Les Français s'amusent de tout. La Commission des émigrés était devenue un lieu de réunion. On s'y donnait rendez-vous. On y allait pour rencontrer d'anciennes connaissances, pour causer de ses projets, du choix de sa résidence, etc. Beaucoup de ceux qui revenaient considéraient l'endroit comme un bureau de placement. Les pères se demandaient si leurs fils entreraient au service militaire. On commençait aussi à parler du pays, dont on s'embarrassait si peu quelques mois auparavant. Les plus beaux noms de France coudoyaient, sous la porte, les représentants des familles nobles de province. Quel dommage qu'il n'y eût pas à l'entrée une balance ou un pont à bascule semblable à ceux qui pèsent les voitures sur les chemins de fer. Combien de bons et loyaux gentilshommes de province qui, en rentrant d'exil, ne trouvaient plus que les quatre murs nus de leurs habitations, souvent même sans un toit pour les abriter eux et leur famille, auraient pesé d'un plus grand poids que tel duc au nom retentissant!…

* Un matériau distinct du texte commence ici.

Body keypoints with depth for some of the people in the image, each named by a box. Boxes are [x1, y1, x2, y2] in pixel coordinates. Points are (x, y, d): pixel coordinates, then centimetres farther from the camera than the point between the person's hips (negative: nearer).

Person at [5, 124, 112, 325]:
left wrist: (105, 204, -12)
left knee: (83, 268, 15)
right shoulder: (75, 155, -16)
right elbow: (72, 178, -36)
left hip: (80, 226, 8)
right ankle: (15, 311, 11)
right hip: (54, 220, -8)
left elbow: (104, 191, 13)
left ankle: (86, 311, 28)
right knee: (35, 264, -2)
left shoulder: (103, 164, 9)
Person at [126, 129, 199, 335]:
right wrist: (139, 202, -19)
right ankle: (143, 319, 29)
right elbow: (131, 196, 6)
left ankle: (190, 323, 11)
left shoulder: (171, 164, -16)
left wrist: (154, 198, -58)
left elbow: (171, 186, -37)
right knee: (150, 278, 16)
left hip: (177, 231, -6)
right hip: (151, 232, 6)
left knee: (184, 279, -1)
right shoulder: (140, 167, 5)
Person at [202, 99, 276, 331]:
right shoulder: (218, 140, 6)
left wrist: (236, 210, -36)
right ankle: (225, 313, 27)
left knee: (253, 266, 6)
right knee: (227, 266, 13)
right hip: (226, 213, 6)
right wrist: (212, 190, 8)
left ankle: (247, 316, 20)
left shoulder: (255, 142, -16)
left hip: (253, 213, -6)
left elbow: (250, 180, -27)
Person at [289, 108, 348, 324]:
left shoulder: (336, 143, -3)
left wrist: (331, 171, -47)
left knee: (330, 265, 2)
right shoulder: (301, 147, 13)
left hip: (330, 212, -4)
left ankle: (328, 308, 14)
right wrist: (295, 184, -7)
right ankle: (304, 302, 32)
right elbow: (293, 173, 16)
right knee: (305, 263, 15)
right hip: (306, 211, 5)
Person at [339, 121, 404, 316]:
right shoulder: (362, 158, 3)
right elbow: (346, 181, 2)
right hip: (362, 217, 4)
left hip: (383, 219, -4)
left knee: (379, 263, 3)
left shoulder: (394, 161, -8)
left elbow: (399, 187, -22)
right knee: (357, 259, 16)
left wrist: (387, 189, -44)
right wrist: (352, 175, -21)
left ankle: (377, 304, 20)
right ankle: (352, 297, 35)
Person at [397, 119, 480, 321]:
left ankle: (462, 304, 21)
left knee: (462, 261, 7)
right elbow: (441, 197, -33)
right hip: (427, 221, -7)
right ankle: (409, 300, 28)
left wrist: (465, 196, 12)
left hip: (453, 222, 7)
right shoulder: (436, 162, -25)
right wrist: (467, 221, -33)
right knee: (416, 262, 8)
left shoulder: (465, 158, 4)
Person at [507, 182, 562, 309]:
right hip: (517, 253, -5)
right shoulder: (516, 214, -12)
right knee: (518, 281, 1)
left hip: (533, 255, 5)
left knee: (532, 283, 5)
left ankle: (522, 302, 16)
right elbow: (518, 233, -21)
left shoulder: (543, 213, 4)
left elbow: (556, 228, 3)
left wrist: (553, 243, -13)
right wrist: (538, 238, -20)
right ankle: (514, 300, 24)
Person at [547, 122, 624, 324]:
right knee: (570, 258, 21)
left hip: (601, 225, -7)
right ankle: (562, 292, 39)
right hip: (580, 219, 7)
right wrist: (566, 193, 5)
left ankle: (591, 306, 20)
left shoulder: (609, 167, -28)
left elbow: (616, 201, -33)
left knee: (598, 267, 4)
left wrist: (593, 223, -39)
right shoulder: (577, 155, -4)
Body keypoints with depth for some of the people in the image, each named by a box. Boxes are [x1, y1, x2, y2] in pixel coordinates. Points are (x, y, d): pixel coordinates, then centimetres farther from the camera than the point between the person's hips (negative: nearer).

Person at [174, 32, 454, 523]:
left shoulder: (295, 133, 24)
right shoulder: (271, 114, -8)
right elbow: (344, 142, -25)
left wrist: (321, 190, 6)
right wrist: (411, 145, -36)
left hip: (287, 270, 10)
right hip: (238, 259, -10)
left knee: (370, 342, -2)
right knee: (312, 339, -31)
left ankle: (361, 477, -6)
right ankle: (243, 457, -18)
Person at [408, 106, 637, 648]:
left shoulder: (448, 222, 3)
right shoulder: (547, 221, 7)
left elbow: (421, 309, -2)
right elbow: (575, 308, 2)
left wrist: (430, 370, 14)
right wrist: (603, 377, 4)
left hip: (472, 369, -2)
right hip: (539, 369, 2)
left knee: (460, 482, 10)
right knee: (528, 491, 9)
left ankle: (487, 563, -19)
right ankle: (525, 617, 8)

Nous n'avions pas affaire à la commission, puisque nous ne figurions pas sur la liste des émigrés. Il fut pourtant nécessaire de faire rayer de cette liste le nom de ma belle-mère. Quoique établie depuis trente ans au couvent des dames anglaises de la rue des Fossés-Saint-Victor, qu'elle n'avait jamais quitté, on l'y avait inscrite. La vente de tout le mobilier de son château de Tesson et de deux métairies avait été la conséquence de cette inscription non justifiée.